Cordyceps gunnii is a species of fungus in the family Cordycipitaceae, and is of the genus Cordyceps. It was originally found and recorded by Gunn in Tasmania and named as Sphaeria gunnii, before later research confirmed it belonged to the Cordyceps genus and was renamed Cordyceps gunnii. This fungus and its sisters in the genus Cordyceps are known for growing out of insect bodies. C. gunnii can be found at ground level poking out of caterpillar burrows, attached to a caterpillar's head.

== Morphology ==

=== Macroscopic features ===
This fungus is a perithecial ascomycete. It forms a stroma whose stipe is white-gray colored, between 36.6 and 52.3 mm long and 4.8 to 8.6 mm wide. The ascogenous piece of the stromata is gray colored and 18.5–19.3 mm long and 4 – 9.4 mm wide. C. gunnii can be distinguished from C. sinensis, a very similar species, by having a stouter stroma than C. sinensis’ slender and cylindrical stoma. It is more blandly colored than other representatives in its family who tend to be more brightly colored than C. gunnii.
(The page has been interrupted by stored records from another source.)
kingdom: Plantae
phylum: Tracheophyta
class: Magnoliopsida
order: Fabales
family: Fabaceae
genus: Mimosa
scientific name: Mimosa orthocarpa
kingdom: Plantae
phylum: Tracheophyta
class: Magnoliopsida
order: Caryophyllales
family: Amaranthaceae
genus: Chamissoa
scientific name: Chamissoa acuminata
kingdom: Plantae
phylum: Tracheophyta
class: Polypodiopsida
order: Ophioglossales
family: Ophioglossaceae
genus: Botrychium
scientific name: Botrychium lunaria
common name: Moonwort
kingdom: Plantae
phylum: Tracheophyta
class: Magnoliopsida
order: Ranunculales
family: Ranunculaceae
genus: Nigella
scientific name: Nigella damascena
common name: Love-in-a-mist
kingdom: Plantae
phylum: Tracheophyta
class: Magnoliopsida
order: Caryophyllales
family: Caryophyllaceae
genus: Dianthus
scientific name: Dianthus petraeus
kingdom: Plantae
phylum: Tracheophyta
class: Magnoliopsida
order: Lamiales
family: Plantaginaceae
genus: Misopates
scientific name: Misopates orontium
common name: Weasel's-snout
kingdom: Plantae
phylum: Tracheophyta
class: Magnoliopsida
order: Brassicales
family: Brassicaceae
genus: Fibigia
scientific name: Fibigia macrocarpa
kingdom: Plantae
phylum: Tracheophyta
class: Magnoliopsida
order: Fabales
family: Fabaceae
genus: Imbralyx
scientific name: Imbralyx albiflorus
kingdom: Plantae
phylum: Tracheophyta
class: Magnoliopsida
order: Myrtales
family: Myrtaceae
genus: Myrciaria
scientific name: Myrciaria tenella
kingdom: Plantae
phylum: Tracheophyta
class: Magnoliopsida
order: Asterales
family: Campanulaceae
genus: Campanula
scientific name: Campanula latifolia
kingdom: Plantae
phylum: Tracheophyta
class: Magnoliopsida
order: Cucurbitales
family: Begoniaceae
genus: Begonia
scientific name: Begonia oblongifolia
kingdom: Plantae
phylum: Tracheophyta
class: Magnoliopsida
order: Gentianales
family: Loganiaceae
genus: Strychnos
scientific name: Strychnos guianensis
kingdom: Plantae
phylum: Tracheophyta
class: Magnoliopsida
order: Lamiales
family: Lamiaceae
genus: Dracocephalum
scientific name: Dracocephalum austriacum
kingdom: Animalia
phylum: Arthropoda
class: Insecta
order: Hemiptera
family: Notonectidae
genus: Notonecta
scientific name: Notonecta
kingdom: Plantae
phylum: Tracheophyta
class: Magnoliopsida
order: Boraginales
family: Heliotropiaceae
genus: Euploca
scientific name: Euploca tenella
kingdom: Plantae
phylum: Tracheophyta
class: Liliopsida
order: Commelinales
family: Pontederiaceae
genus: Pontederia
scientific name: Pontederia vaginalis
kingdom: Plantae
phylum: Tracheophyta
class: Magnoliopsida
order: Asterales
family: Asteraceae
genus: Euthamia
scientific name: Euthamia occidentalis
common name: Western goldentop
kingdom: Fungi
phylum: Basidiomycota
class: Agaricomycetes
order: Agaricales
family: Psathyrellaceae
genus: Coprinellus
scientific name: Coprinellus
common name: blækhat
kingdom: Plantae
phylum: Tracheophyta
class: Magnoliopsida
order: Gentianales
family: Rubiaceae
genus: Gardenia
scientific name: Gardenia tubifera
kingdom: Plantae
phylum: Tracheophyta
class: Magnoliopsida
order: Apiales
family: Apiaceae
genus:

=== Microscopic features ===
The fungus’ perithecia are embedded into the stroma with papillate openings on surface. Asci are cylindrical with 8 ascospores. The ascospores are filiform, hyaline, multiseptated, breaking into cylindrical and short, 1-celled secondary ascospores.

== Ecology ==
C. gunnii is most commonly found growing out of the heads of moth larvae; specifically, it targets the Hepialidae family, a group known as the ghost moths. One such documented host is the larvae of Phassus excresens. The larva will burrow underground when infected with the fungus, which will grow from the head of the caterpillar up out of the burrow and expose itself to the air where it can release spores.

== Geographical distribution ==
Anhui, Guangdong, Guizhou, Henan, Hunan, Jiangxi, Sichuan and Yunnan provinces of China as well as Australia.

== Uses ==

=== Cultural ===
C. gunnii and other Cordyceps species have been used for a long time as traditional Chinese medicines. As of 2017, the current price of 1 kilogram of this cordyceps is about $2000. Each year roughly ten tons are harvested.

=== Chemicals and secondary metabolites ===
C. gunnii has been shown to have anti-tumor properties and anti-oxidant properties. These make it potentially valuable as an additive into health foods, particularly selenium containing ones, and potentially as a cancer treatment. C. gunnii mycelia has also been found to contain cordycepin, , polysaccharides and anti-ultraviolet radiation constituents.